Among the various luxury marques, Acura is notable for not ever making a V-8 engine. This doubtless hurt sales of their flagship RL sedan over the years, but driving something like an MDX reveals why they don't bother.

Despite a curb weight of more than 2,000 kilograms, the big Acura's 300 horsepower 3.7-litre V-6 is smooth and powerful, and does a good job of getting things moving. Sounds pretty good too, not that you'd notice unless you put the windows down, given all that sound-deadening.

Mated to a six-speed automatic transmission that's sturdier and more reliable than early Acura transmissions, the MDX gets off the line quickly when it needs to, and then is happy to pad along through traffic at a sensible pace. Because of its squared-off, big-box feel, sightlines are very good - especially for the crossover segment.

The back tailgate bears the acronym SH-AWD. This is Acura's shorthand for the wonderfully Japanesey "Super Handling All-Wheel Drive." Super handling! Who wouldn't want that?

Along with excellent grip, SH-AWD gives you a torque-vectoring rear-end. Well, not you, per se, the car. Being able to shunt power to the outside wheel in a corner works like a kayaker's power-stroke and pushes the nose of the MDX into the corner, fighting inertia and understeer.

Without it, the MDX would probably be yet another ponderous heffalump of a crossover. While it's not as nimble as a Cayenne or X5, the way the Acura can handle itself through the corners is confidence inspiring. Or, if we're talking about the backseat-riding offspring being flung from side-to-side, perhaps "nausea inspiring" is a little more accurate.

Features

Looks good, feels comfortable, drives well; now for the MDX's coup de grace - value. With "base" ($53,135) models packed with everything from power liftgates to heated front and rear seats to HID headlights, Acura offers excellent equipment right from the get-go.

Move up a level to the Technology package ($60,635) and get satellite navigation bundled together with blind-spot monitoring, multi-angle rearview camera and rear DVD. My top-flight ($65,335) Elite added the aforementioned 19-inch alloys, along with ventilated seats and a collision-avoidance system (this last was a bit of a nervous Nellie, always blinking away in traffic).

Can't swallow the idea of a $65,000 crossover as a value proposition? Three things: first, Acura will put big rebates on the MDX as the new model gets closer; second, after a half-decade on the road, the MDX is near-bulletproof and won't cost you in expensive maintenance or out-of-warranty repairs; third, and directly related to the reliability, the MDX offers excellent resale values - it's a safe bet on the used market, meaning it won't depreciate as fast as less-trustworthy luxury rides.

However, one looked-for improvement which the new model will bring is better fuel economy.
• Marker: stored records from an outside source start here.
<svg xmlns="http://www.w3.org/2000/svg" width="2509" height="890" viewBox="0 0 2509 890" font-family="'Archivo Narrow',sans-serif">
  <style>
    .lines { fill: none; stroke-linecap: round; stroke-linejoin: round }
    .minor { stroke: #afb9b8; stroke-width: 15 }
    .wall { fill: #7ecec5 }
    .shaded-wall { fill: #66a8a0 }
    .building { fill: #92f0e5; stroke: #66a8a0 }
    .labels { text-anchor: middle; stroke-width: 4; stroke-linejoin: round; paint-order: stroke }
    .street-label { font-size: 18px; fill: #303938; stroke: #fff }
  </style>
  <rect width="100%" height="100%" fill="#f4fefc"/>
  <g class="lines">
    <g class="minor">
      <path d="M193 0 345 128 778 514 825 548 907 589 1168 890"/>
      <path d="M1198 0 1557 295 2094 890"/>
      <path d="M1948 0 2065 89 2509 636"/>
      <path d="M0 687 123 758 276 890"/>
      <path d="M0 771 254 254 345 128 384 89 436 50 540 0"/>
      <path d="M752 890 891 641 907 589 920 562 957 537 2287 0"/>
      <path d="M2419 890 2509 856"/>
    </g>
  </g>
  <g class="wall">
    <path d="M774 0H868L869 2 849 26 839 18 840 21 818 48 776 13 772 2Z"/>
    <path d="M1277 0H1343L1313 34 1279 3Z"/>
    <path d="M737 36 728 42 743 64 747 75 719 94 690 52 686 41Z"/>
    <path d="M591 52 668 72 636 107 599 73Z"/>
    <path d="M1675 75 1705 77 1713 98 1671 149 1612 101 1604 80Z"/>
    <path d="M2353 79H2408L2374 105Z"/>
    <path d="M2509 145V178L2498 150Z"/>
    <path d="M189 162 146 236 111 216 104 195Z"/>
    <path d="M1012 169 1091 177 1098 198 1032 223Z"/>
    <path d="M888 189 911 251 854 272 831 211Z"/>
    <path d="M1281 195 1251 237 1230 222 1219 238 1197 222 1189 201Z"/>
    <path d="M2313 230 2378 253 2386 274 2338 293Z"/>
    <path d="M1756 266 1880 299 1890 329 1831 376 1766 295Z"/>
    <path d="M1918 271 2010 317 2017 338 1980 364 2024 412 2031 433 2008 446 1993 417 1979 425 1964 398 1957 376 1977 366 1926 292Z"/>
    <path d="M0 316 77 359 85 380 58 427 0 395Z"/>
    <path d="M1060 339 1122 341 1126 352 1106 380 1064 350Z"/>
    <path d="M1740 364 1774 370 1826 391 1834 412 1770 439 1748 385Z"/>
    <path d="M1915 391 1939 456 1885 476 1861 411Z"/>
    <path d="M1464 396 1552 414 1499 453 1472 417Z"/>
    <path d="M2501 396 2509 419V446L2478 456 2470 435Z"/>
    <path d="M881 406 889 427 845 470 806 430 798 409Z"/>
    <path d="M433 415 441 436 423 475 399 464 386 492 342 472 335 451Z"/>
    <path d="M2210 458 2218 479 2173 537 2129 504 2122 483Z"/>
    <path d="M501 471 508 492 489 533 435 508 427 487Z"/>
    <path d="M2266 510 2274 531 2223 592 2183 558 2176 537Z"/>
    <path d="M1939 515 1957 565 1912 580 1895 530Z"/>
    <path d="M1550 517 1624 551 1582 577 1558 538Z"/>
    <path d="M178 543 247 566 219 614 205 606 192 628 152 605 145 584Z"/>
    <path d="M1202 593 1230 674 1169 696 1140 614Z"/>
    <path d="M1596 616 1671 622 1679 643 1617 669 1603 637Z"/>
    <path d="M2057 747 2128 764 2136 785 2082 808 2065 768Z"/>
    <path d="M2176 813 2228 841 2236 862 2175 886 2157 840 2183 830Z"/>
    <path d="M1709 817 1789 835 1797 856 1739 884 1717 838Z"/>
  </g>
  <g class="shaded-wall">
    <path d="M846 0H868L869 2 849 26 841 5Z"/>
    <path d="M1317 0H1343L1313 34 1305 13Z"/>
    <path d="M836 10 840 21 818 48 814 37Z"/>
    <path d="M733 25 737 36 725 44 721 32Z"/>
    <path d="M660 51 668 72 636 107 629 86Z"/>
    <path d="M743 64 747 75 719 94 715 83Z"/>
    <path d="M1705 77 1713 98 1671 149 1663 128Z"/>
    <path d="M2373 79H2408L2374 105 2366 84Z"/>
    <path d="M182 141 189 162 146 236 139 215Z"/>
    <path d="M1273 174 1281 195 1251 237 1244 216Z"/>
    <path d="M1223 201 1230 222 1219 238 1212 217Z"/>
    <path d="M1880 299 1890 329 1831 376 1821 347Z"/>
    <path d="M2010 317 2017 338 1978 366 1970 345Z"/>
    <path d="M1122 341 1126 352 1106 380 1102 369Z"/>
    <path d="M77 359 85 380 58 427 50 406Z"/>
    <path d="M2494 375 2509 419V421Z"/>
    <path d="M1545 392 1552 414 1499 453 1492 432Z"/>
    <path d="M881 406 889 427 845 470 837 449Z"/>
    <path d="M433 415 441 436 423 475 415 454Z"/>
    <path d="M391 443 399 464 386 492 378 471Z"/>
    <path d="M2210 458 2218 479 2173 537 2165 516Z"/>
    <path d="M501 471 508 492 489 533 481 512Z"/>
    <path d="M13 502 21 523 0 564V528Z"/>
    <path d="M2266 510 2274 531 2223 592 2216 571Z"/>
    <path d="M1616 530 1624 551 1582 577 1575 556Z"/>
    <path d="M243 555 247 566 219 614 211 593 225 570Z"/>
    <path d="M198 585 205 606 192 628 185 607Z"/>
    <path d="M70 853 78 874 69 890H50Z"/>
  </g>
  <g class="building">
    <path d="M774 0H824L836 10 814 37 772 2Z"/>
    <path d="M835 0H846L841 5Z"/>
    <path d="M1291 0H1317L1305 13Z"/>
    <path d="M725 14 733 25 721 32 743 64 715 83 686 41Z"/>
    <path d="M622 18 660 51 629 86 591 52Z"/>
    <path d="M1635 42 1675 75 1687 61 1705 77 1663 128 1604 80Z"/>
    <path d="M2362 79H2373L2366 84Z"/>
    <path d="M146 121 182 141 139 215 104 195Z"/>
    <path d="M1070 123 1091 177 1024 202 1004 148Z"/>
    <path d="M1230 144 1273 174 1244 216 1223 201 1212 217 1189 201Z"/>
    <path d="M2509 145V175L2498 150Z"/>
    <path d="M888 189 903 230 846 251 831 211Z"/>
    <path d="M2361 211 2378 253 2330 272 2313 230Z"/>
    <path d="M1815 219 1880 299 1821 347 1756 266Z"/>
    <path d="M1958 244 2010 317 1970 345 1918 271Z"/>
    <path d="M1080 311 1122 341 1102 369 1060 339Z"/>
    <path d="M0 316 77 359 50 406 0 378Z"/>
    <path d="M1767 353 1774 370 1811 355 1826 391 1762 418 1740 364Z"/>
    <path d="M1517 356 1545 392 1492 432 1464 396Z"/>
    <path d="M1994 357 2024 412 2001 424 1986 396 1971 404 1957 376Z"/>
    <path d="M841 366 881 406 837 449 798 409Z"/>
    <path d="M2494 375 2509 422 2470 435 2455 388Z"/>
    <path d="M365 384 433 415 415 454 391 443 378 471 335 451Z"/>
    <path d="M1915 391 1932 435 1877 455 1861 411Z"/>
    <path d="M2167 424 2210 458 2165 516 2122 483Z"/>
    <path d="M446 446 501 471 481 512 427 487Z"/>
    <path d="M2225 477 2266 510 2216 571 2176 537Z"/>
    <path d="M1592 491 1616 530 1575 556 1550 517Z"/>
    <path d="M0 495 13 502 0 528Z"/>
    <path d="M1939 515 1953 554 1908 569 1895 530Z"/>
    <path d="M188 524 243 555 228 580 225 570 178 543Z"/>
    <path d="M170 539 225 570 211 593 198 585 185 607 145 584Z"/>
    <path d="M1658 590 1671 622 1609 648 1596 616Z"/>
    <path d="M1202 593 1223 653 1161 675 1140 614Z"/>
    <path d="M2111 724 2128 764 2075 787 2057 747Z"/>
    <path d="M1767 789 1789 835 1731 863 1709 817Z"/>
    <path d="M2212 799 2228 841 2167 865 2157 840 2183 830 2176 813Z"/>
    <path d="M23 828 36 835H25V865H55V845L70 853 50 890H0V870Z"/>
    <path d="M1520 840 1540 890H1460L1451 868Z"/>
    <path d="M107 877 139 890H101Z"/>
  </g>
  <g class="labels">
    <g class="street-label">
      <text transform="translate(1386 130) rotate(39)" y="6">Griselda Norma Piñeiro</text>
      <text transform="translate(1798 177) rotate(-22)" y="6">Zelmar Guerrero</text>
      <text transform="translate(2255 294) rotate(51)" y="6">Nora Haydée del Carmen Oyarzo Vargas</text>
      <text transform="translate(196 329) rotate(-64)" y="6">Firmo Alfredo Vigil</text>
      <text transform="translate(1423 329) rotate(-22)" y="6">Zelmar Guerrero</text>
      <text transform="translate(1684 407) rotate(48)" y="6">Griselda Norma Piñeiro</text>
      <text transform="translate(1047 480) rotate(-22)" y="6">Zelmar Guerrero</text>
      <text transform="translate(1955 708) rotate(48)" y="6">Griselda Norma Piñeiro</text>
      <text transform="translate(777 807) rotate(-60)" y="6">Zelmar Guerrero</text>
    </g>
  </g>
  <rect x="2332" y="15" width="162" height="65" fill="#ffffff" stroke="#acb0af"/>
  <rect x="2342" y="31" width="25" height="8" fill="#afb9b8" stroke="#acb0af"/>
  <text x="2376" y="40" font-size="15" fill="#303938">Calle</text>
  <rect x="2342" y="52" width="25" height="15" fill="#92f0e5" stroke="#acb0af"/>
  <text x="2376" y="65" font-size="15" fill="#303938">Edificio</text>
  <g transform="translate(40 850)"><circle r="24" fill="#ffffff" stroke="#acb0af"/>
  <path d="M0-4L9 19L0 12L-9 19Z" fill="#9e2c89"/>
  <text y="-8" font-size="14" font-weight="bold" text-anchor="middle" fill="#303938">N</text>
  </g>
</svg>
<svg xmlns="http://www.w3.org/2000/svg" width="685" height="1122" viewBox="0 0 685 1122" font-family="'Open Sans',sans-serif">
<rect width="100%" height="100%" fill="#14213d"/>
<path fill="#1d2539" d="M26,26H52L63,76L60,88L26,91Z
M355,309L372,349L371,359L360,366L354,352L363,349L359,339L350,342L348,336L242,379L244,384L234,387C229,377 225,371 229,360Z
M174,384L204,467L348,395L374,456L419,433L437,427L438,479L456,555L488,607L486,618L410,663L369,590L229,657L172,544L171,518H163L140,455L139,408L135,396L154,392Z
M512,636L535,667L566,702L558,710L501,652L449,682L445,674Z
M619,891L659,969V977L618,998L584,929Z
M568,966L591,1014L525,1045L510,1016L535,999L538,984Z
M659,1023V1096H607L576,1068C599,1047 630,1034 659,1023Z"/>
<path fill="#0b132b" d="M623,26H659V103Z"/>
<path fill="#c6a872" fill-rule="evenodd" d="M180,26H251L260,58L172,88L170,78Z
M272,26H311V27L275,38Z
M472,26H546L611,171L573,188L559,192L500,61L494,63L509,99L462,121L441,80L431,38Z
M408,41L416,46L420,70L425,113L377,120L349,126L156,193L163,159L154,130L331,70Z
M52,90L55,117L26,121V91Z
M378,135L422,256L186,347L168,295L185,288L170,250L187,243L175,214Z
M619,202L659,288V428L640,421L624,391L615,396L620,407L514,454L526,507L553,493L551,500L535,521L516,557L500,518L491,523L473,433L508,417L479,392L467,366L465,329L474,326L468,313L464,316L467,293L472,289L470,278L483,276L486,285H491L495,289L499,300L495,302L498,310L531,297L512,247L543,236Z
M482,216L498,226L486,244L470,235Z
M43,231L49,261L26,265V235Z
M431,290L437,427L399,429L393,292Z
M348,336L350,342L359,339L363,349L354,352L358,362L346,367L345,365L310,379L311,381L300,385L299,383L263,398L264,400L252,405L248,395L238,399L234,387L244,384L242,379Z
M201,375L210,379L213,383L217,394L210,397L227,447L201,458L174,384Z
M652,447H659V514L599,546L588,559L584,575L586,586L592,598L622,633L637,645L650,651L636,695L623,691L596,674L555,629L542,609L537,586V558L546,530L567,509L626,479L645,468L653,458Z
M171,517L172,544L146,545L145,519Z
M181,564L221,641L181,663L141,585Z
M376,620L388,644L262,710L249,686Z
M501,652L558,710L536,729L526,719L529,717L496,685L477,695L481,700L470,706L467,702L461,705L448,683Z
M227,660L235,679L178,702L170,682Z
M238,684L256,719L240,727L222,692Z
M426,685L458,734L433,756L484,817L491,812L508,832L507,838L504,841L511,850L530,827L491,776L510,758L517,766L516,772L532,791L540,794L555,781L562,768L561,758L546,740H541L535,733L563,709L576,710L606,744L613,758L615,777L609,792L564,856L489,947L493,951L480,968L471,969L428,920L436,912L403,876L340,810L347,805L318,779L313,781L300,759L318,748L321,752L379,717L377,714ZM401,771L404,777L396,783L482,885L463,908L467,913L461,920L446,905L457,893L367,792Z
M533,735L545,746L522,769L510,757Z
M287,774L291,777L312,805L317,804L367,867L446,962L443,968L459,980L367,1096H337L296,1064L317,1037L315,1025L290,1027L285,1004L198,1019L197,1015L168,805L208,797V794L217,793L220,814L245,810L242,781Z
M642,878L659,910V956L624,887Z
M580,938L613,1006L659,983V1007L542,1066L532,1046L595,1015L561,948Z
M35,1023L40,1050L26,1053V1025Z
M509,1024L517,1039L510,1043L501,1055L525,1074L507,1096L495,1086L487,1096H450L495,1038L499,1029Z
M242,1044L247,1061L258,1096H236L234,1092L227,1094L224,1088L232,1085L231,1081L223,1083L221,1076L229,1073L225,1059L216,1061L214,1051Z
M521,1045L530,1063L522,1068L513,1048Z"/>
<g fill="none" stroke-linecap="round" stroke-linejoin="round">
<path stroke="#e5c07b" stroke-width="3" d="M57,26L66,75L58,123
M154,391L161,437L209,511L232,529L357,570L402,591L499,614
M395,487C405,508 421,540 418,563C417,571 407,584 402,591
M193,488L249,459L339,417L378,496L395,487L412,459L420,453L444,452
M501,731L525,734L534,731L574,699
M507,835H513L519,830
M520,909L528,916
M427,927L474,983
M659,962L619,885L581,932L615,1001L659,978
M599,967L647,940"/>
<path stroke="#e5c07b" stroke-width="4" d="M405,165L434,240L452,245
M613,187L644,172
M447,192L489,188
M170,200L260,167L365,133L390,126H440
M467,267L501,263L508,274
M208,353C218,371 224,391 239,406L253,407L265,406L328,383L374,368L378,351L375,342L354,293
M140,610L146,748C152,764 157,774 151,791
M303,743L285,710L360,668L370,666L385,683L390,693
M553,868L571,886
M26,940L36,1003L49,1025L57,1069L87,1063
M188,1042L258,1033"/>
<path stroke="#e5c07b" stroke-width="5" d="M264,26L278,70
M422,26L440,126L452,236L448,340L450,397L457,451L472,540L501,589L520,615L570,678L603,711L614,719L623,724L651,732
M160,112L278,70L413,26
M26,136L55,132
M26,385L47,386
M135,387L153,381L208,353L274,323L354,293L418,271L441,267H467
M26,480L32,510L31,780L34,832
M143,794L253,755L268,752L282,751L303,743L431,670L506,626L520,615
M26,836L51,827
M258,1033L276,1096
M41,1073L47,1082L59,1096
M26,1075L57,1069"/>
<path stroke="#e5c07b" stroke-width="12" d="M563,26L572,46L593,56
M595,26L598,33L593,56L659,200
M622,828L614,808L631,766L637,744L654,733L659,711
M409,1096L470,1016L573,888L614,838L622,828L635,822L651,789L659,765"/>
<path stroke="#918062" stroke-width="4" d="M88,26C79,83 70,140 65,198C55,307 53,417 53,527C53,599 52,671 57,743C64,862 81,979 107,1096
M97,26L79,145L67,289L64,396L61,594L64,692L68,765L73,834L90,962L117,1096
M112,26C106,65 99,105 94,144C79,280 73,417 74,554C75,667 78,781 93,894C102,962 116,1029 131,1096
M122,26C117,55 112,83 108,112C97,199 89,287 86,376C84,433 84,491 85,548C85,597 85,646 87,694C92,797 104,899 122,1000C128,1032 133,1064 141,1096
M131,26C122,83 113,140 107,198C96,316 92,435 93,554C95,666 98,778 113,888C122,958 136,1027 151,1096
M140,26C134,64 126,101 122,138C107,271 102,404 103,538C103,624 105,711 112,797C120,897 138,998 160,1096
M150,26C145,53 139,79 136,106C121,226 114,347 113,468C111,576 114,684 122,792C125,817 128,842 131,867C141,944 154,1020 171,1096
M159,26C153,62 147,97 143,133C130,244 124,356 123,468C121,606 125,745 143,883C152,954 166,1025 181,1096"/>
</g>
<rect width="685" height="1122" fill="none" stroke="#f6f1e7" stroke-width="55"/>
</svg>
Official ratings currently sit at 13.2 litres/100 kilometres city and 9.6 l/100 km highway. I observed about 10 per cent worse than those figures, which would still not have been too bad, save that the MDX requires premium fuel. Ouch.

Green light

Sensible layout; good cargo space; confident power and handling; strong value.

Stop sign

Thirst for premium fuel; dated interior; not quite as luxurious as competing vehicles.

The checkered flag

A luxury crossover that's a sensible, solid choice, and even enjoyable to drive. Old? More like proven.

Competitors Mazda CX-9 GT ($44,750)

Here's a non-traditional luxury comparison to the MDX, the highest trim level of Mazda's seven-seat crossover. With updated styling matching its Skyactiv-equipped stablemates, the three-row CX-9 is quite a good-looking machine and can be very well-equipped.

As you'd expect from a Mazda, it's light on its feet and even a bit better on fuel than the MDX - premium is not required either. However, the MDX is the bigger car for carrying stuff and people.